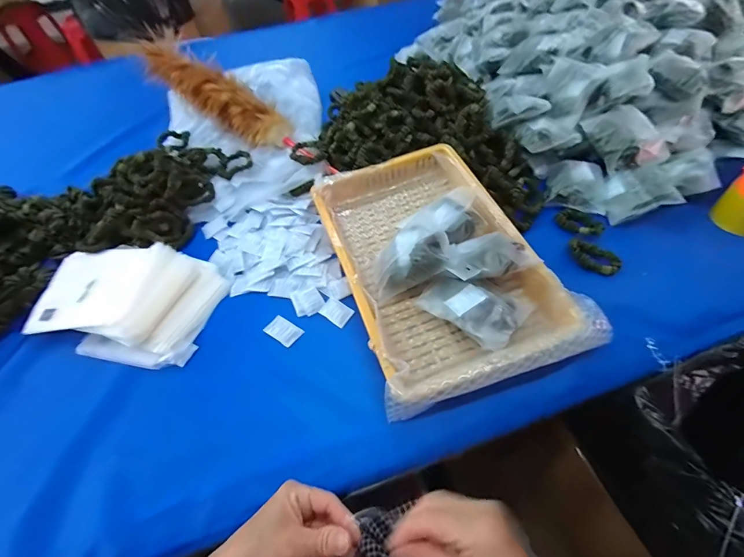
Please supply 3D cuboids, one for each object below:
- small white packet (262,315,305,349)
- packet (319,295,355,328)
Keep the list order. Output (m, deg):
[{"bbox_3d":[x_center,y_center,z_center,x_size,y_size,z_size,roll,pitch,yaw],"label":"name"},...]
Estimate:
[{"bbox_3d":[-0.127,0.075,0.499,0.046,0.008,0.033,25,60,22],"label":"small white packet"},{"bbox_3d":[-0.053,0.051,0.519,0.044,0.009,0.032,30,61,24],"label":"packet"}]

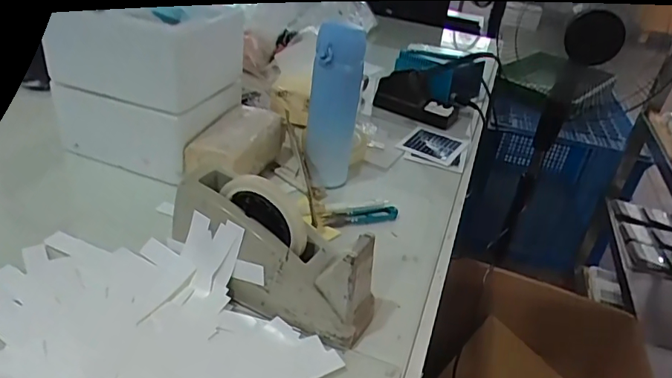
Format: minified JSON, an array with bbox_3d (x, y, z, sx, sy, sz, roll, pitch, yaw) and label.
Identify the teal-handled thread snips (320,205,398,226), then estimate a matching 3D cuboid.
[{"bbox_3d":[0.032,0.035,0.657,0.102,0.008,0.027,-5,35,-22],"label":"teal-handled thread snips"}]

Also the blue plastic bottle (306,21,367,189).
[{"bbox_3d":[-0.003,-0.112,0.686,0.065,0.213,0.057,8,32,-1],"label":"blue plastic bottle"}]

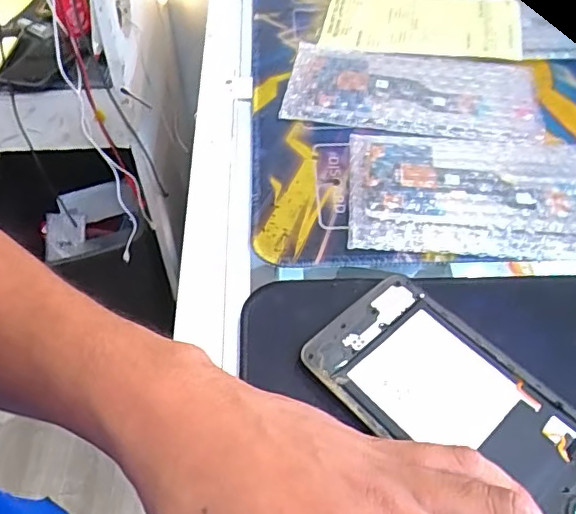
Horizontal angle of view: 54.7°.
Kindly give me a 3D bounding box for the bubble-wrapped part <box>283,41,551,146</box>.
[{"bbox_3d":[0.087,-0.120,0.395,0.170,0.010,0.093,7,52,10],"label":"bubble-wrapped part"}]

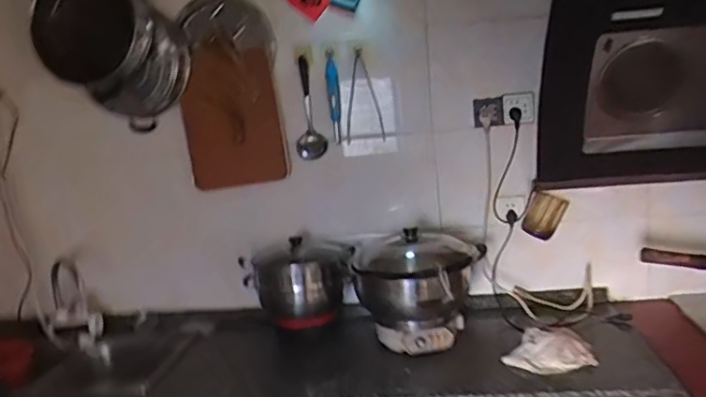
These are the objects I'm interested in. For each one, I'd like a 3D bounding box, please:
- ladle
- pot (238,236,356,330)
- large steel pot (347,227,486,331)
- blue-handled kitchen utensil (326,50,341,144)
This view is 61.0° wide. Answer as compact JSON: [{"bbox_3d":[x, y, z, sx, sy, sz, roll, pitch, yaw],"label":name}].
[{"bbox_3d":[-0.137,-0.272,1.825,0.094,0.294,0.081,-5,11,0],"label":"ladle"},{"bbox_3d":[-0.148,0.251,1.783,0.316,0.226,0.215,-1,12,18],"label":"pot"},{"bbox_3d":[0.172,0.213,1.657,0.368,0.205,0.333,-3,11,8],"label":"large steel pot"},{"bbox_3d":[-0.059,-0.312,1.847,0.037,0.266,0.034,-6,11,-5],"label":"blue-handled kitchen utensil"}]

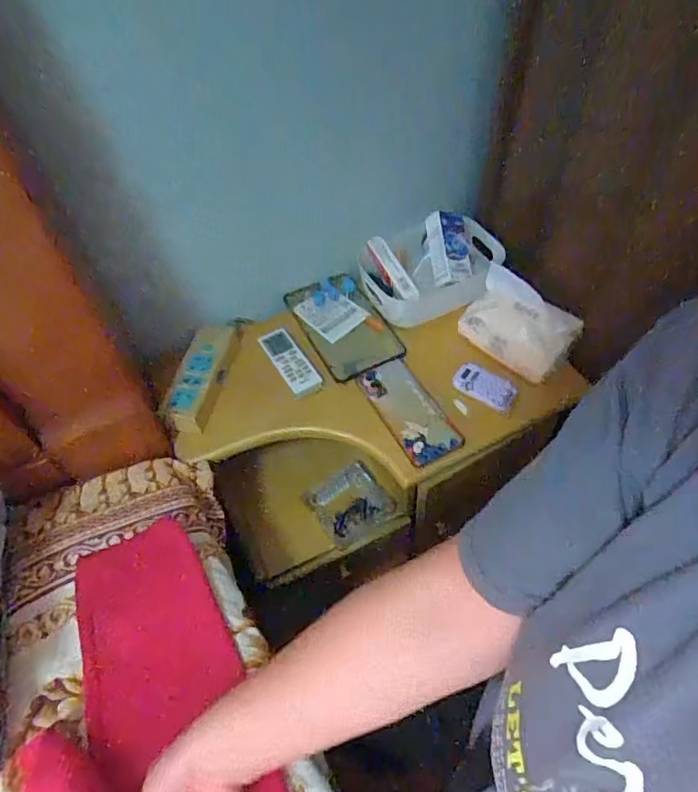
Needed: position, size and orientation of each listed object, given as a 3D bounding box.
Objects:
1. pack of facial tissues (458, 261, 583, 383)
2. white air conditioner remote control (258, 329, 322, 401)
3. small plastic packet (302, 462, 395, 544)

....

**Prompt:**
Wherever a line in the data above holds the word "each", copy that line.

**Answer to this problem:**
Please supply 3D cuboids, one for each object below:
These are the objects I'm interested in. For each one, I'd like a 3D bounding box, please:
Needed: position, size and orientation of each listed object, given as a 3D bounding box.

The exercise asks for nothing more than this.